Text section:
★ ★ ★
A Gates-funded start-up company called EarthNow announced plans to surround the planet in 500 satellites capable of real-time video coverage of human activity and movement around the globe… Several mainstream news outlets reported about it in 2018… Now the company’s website has disappeared from the internet…
This article has been updated since we first published it in March of 2020.
Bill Gates helped bankroll a start-up company called EarthNow that announced its plan to launch a $1 billion network of 500 satellites to provide live-streaming video coverage of every “corner” of the Earth in 2018.
NBC, Newsweek, The Wall Street Journal, Live Science, and even the concerned ACLU, all reported about it, but now the company’s website has disappeared from the internet. When you click the link to “EarthNow.com” in any of those articles, it’ll direct you to a spam phishing site.
So now the question is, what happened to it? Did EarthNow dissolve after bad publicity? Put its plans on hold? Carry on without alerting the media?
Before it disappeared, the company’s website boasted that all a customer of their surveillance network had to do was flip on their smart phone or tablet to get “near-instantaneous video feedback with only one second of delay” of what’s going on in any part of the world at any time of day.
Users of the futuristic “EarthNow” app would be able to watch the weather, detect forest fires the moment they start, watch volcanoes erupt, and track the migration of large whales.
While that all sounds benevolent enough, the app could also be used to “help ‘smart cities’ become more efficient, provide on-demand data about crop health, catch illegal fishing ships in the act, observe conflict zones and respond immediately when crises arise, and assist the media in telling stories from around the world,” EarthNow’s website used to say.
The big question is who are the “users” of this technology. According to Wikipedia, the company expected its initial customers to include “governments and large enterprises,” but that they hoped to eventually make an app that regular people could afford.
“We are excited by the prospect of giving everyone a stunningly-beautiful real-time window on your world from space. With EarthNow, we will all become virtual astronauts,” EarthNow founder Russel Hannigan said.
The satellites will also have “machine intelligence,” meaning they can “interpret” what they are seeing to aid in surveillance, according to NBC.
They are the first “low-cost, high-performance satellites created for mass-production,” according to Big Tech co-funder Greg Wyler, and will “help humanity understand and manage its impact on Earth.”
In addition to Gates and Wyler, EarthNow also received funding from tech giants Softbank and Airbus. The company expected to raise a billion dollars to fund the initial launch, but wouldn’t disclose how much each party contributed.
The satellites were supposed to be deployed in stages, with the goal being “100% pole-to-pole global coverage,” the website said. No time frame was provided.
★ ★ ★
Information shown:
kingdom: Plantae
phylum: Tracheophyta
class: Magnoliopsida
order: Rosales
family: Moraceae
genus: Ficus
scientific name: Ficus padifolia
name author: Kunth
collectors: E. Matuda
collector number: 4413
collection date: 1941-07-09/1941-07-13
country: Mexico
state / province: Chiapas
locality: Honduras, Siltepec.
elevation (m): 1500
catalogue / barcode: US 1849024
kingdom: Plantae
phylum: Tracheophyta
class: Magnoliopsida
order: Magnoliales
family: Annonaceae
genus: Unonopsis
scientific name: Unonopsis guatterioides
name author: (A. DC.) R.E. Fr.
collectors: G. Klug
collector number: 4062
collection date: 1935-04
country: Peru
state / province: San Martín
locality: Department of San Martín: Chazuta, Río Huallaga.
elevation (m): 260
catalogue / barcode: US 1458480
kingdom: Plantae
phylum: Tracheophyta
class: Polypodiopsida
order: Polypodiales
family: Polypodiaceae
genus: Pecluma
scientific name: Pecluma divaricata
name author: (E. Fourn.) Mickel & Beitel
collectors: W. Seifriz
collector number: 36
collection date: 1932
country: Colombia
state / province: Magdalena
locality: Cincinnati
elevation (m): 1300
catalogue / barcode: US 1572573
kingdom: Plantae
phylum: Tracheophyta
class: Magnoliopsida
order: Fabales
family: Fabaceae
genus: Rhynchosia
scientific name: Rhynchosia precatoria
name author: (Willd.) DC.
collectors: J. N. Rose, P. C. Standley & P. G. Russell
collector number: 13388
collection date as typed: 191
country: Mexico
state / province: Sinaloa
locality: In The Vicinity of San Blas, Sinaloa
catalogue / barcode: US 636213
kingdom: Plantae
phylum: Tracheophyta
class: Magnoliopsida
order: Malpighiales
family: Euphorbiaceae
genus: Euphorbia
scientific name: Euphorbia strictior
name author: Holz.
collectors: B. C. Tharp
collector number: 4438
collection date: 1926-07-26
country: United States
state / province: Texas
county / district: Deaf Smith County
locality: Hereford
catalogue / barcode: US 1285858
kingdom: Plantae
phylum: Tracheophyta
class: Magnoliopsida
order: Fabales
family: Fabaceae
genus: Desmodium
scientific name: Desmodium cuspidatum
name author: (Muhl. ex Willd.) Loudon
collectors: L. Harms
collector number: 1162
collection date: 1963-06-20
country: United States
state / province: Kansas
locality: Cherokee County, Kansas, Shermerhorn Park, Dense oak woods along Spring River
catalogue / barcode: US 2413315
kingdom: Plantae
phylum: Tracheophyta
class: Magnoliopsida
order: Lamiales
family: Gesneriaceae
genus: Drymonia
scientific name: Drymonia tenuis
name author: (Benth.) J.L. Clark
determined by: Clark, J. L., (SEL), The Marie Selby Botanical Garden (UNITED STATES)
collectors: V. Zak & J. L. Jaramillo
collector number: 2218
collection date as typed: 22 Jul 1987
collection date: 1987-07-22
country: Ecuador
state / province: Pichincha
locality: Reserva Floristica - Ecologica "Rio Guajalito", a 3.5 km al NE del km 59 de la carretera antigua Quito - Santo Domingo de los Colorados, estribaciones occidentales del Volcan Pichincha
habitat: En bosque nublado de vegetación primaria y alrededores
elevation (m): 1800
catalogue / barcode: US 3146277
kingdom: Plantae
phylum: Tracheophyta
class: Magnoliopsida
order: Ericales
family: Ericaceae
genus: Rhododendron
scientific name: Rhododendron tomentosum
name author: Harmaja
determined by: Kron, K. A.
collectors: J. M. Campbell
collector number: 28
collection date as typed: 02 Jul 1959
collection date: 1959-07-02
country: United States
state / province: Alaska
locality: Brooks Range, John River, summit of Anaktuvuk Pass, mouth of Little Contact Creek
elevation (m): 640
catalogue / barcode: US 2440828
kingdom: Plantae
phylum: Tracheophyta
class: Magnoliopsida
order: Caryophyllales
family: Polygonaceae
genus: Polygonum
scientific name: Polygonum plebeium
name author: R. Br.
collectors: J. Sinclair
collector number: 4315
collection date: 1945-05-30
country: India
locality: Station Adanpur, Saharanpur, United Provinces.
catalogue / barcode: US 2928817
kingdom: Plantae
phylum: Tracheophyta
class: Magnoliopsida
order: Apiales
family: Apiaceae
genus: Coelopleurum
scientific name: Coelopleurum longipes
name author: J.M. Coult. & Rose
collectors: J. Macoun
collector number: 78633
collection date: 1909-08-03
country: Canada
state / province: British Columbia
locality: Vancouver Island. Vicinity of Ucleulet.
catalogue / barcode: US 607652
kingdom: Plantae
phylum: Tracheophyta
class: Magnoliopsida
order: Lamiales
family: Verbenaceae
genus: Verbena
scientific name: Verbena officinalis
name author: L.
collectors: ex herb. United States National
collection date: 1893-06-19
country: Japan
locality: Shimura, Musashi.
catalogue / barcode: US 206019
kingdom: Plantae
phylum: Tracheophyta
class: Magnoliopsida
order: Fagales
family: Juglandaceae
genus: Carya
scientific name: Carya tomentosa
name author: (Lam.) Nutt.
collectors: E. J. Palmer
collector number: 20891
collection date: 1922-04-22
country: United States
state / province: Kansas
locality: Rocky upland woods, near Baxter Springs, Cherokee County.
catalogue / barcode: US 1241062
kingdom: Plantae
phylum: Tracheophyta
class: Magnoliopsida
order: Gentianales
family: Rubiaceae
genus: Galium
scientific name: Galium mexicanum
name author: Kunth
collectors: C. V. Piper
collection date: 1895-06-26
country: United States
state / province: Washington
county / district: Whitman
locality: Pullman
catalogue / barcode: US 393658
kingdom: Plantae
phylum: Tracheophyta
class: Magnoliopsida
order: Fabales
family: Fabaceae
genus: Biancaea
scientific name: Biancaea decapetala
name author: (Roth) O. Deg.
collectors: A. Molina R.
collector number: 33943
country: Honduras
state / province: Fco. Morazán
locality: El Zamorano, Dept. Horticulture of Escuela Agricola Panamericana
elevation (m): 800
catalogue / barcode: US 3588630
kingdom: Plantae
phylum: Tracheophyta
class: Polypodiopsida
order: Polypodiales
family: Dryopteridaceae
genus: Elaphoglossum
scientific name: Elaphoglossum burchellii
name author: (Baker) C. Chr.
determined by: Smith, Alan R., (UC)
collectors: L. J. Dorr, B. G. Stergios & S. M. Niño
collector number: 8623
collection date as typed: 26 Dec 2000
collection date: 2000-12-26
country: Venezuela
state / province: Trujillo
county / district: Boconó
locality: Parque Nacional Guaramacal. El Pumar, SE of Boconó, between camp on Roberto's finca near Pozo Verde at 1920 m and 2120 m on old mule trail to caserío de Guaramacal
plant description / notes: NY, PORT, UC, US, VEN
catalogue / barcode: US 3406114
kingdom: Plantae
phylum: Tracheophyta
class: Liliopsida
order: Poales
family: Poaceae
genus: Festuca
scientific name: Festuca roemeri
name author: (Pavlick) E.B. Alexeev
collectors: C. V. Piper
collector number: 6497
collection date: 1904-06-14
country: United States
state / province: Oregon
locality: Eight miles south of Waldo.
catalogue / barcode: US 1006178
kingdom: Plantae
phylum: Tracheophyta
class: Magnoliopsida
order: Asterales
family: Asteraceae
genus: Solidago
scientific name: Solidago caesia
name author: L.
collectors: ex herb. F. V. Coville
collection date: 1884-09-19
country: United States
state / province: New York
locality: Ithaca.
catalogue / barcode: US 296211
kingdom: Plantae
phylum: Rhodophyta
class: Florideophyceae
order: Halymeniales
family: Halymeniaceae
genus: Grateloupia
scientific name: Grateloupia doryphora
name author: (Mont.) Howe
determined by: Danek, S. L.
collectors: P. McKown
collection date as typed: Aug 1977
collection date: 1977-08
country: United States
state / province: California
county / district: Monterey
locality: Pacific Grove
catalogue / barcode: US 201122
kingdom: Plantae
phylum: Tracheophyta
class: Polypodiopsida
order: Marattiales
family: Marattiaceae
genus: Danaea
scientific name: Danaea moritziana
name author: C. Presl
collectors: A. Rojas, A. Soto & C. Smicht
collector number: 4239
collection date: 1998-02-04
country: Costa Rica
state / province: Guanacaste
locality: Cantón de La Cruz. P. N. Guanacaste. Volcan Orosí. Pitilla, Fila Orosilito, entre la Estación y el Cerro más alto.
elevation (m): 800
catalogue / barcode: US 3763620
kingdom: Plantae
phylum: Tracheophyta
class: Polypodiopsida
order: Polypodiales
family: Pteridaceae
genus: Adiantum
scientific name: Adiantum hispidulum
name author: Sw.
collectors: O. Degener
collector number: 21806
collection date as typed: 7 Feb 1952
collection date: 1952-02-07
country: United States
★ ★ ★
What you need to do: Copy the passage of the EarthNow article from "They are the" up to and including "each party contributed.", word for word.

Your response:
They are the first “low-cost, high-performance satellites created for mass-production,” according to Big Tech co-funder Greg Wyler, and will “help humanity understand and manage its impact on Earth.”
In addition to Gates and Wyler, EarthNow also received funding from tech giants Softbank and Airbus. The company expected to raise a billion dollars to fund the initial launch, but wouldn’t disclose how much each party contributed.